今年、2019年も10月31日にハロウィンを迎える。一昔前までは、家をハロウィン仕様にデコレーションをする程度だった日本だが、ここ数年で、東京・渋谷を中心に経済効果や、カルチャーにおける面でも急速な盛り上がりを見せている。しかし、一部が暴徒化して事件へと発展するなど、社会問題化している側面があり、今後規制が進みつつある。
渋谷区では2019年2月、ハロウィンへの対応を議論する対策検討会を開き、ハロウィン期間中の路上飲酒禁止の条例化を検討、6月には渋谷区議会で可決した。2019年のハロウィンだが、再び騒動は起きるのか?
本来、ハロウィンは主に秋の収穫を祝い、悪霊を追い出すために行われてきた。ただ、日本では、「仮装飲み会/パーティー」「お菓子集め」などのイベントとしてしか知られていないのが現状だろう。
ハロウィンが特に定着したのがアメリカ。民家では、カボチャの中身と表面を顔に似せて切り抜き、中にロウソクをともした「ジャック・オー・ランタン」を玄関に飾る。そして「Trick or Treat!(お菓子をくれないといたずらするぞ!)と唱える仮装した子どもたちを迎え、お菓子をあげるのだ。しかし、学生や大人たちの中では、ハロウィンは、もはや「仮装飲み会パーティー」として認知されているのが実態。
<< 世界で暴徒化するハロウィン >>
ハロウィンの週末、アメリカ各地の大学町の民家ではビール樽を家に置いた「Keg Party(ケグパーティー)」が開催され、学生たちを中心に、騒動となることがある。自身、出身校のオレゴンの小さな町 ユージーンにあるオレゴン大学がその代表例だった時代もあった。ビールボトルを投げる学生たちに対して、警察が催涙弾を投げる始末になるといった事件も実際に起きていた。
日本でも、渋谷をはじめとしたエリアでここ数年、若い大人の“いたずら”の度が増して、犯罪沙汰になっている。若者は、仮装して、パーティー気分で街へと繰り出す。向かう先は、飲み会、クラブなどさまざまだが、渋谷では混雑する路上がパーティーエリアとなり、マナー違反、犯罪行為が増している。
近年のハロウィンは、普段のストレスを解消するかのように、犯罪・迷惑行為などの暴走が問題視されており、毎年ニュースで報道され、世間を騒がせている。2018年、アルコールの飲みすぎによる、モノの破損、ごみの放置、騒音、喧嘩、痴漢、放尿など。軽トラックを横転する騒ぎまであったほど。
ここ数年、渋谷はそういった暴動に悩まされてきた。
<< 渋谷の罰則なしのハロウィン対策 >>
そういった背景から、ハロウィンや年越しの期間中、渋谷の一部地域において、路上や公園での飲酒などを禁止する条例が可決された。
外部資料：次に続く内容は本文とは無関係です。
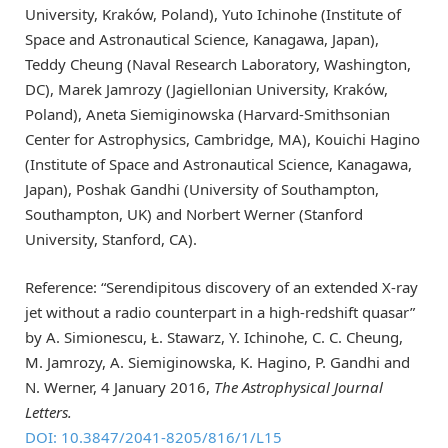
University, Kraków, Poland), Yuto Ichinohe (Institute of
Space and Astronautical Science, Kanagawa, Japan),
Teddy Cheung (Naval Research Laboratory, Washington,
DC), Marek Jamrozy (Jagiellonian University, Kraków,
Poland), Aneta Siemiginowska (Harvard-Smithsonian
Center for Astrophysics, Cambridge, MA), Kouichi Hagino
(Institute of Space and Astronautical Science, Kanagawa,
Japan), Poshak Gandhi (University of Southampton,
Southampton, UK) and Norbert Werner (Stanford
University, Stanford, CA).
Reference: “Serendipitous discovery of an extended X-ray
jet without a radio counterpart in a high-redshift quasar”
by A. Simionescu, Ł. Stawarz, Y. Ichinohe, C. C. Cheung,
M. Jamrozy, A. Siemiginowska, K. Hagino, P. Gandhi and
N. Werner, 4 January 2016,
The Astrophysical Journal
Letters.
DOI: 10.3847/2041-8205/816/1/L15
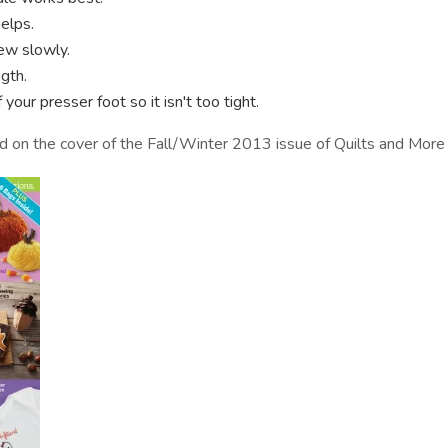
elps.
ew slowly.
gth.
your presser foot so it isn't too tight.
ed on the cover of the Fall/Winter 2013 issue of Quilts and More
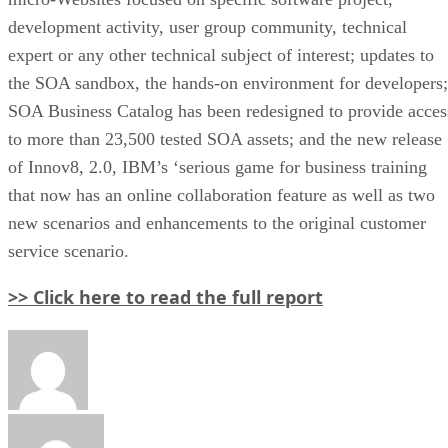
development activity, user group community, technical
expert or any other technical subject of interest; updates to
the SOA sandbox, the hands-on environment for developers;
SOA Business Catalog has been redesigned to provide acces
to more than 23,500 tested SOA assets; and the new release
of Innov8, 2.0, IBM’s ‘serious game for business training
that now has an online collaboration feature as well as two
new scenarios and enhancements to the original customer
service scenario.
>> Click here to read the full report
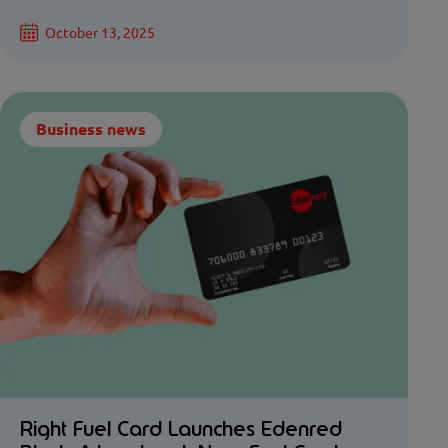
October 13, 2025
Business news
Right Fuel Card Launches Edenred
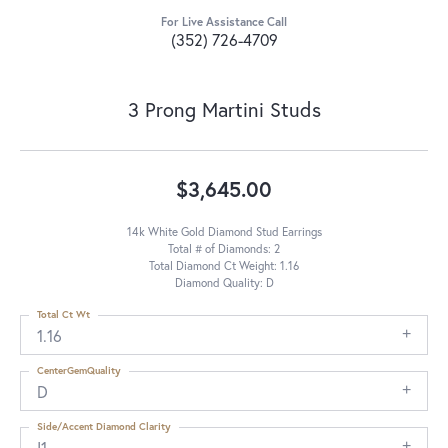
For Live Assistance Call
(352) 726-4709
3 Prong Martini Studs
$3,645.00
14k White Gold Diamond Stud Earrings
Total # of Diamonds: 2
Total Diamond Ct Weight: 1.16
Diamond Quality: D
Total Ct Wt
1.16
CenterGemQuality
D
Side/Accent Diamond Clarity
I1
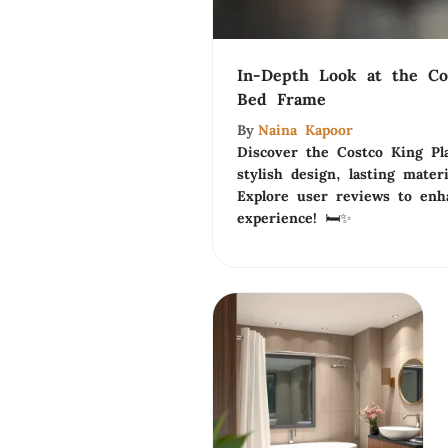
In-Depth Look at the Co
Bed Frame
By
Naina Kapoor
Discover the Costco King Pl
stylish design, lasting materi
Explore user reviews to en
experience! 🛏️✨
しかし、現状は罰則規定がないため、実質的機能は疑問といわざるを得ないだろう。渋谷ほど激しい騒ぎではないが、同じような事情から、神奈川県の鎌倉市や逗子市でも、飲酒を禁じる条例が定められている。
若者たちにとって、ハロウィンは楽しいパーティーだが、それが手に負えない状態になると重大な社会問題になる。軽トラックがひっくり返されるような犯罪が起きるとなれば、放置しておくわけにはいかないだろう。
2019年は「ラグビーワールドカップ2019日本大会」が9月20日から11月2日まで開催され、世界各国から観光客が日本を訪れることだろう。渋谷は世界に対し、暴れる街の姿を見せることになるのか。
条例が可決されるなど、ますますハロウィンへの注目が高まっている日本。サッカー場で青い袋を使ってごみを持ち帰る姿などが世界で評価されている日本人だが、そのイメージをハロウィン時期の渋谷が壊さないよう、気をつけたいところだ。